Sekarang ada kampanye yang menyudutkan perempuan-perempuan mandiri. Pokoknya digambarkan bahwa para pria yang menikah dengan perempuan independen itu sial banget. Perempuan mandiri itu katanya kasar, nggak mau nurut, sombong, dan sibuk dengan dirinya sendiri. Coba deh lihat beberapa contoh kontennya.
Di akun @seronesia di Instagram, ada komik yang menggambarkan seorang suami baru pulang kerja. Dia bertanya baik-baik ke sang istri: “Sayang, tadi anak kita makan apa?” Si istri sambil main handphone, menjawab: “Nggak tahu, aku bukan pembantu.” Di layar handphone si istri, ada foto perempuan tersenyum dengan tagline: “I deserve better.” Lalu ada teks: “Jadi perempuan bukan artinya harus ngurus anak.” Yang menyukai postingan itu lebih dari 805 ribu orang.
Di akun yang sama, ada komik lain. Dalam komik itu ditampilkan aktivis perempuan yang menyuarakan kemandirian dengan semboyan: “Feminis Mandiri, Tidak Butuh Laki-laki.” Tapi pas makan bareng dengan cowok, dia dengan kasar bilang: “Masak aku disuruh bayar sendiri? Jadi cowok kok pelit sih?” Cowoknya cuma bisa menatap dengan pandangan hampa.
Lalu ada juga akun @sixtytwoinfo. Akun ini menampilkan video seorang wanita yang tidak mau memasak untuk suaminya, tidak ikut membayar tagihan apapun, tidak mau mencuci baju suaminya, dan tidak membantu melipat pakaian. Setelah si wanita selesai bicara, muncul teks: “Akibatnya, si wanita mendapatkan apa yang dia mau.” Oleh suaminya, dia disuruh mengemas semua pakaiannya dan keluar dari rumah itu. Video itu disukai lebih dari 70 ribu akun.

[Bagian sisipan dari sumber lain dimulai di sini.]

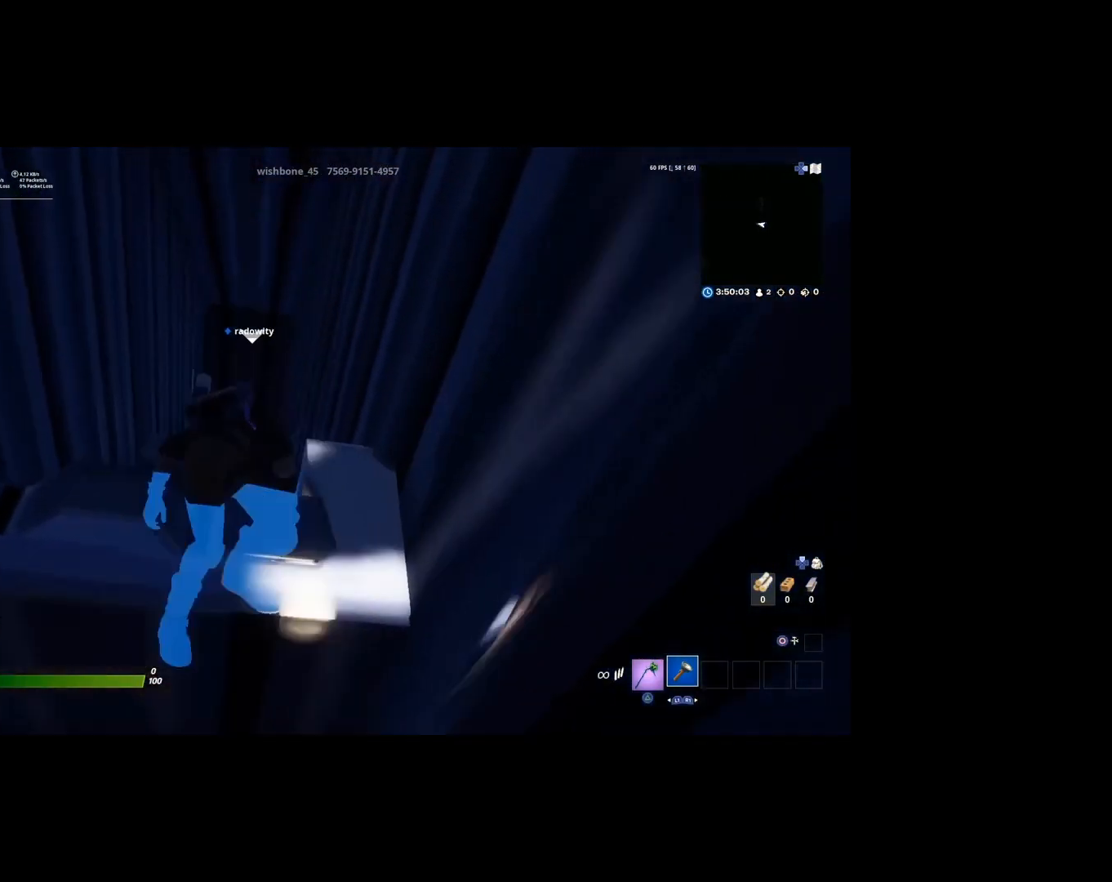
{"buttons": [], "left_stick": "center", "right_stick": "center", "events": [[100, "R3", "down"], [233, "R3", "up"]]}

Terus ada pula akun @infowarga_konoha. Di situ ditampilkan seorang pria marah-marah di rumah. Ceritanya, dia pulang kerja tapi nggak ada makanan di rumah. Pria ini naik pitam ketika melihat istrinya malah asyik live di media sosial. Emosinya memuncak hingga melempar alat-alat dapur ke istrinya. Yang like: 186 ribu.
Di TikTok, ada juga konten video dari akun @roastologu.id. Ceritanya, suami baru pulang kerja dan minta istrinya buatin kopi. Karena nggak dibuatin, si suami merebut hape sang istri. Si istri marah-marah dan bilang: “Aku nggak mau jadi pembantu. Kamu ini kayak patriarki. Mendingan kamu cari pembantu aja.”
Konten-konten kayak gini jumlahnya makin banyak. Disukai ratusan ribu akun. Diviralkan. Diberi narasi: “Ini loh akibat kalau perempuan terlalu mandiri.” Narasi ini pelan-pelan membentuk asumsi: perempuan mandiri = egois. Padahal kenyataannya? Nggak sesederhana itu.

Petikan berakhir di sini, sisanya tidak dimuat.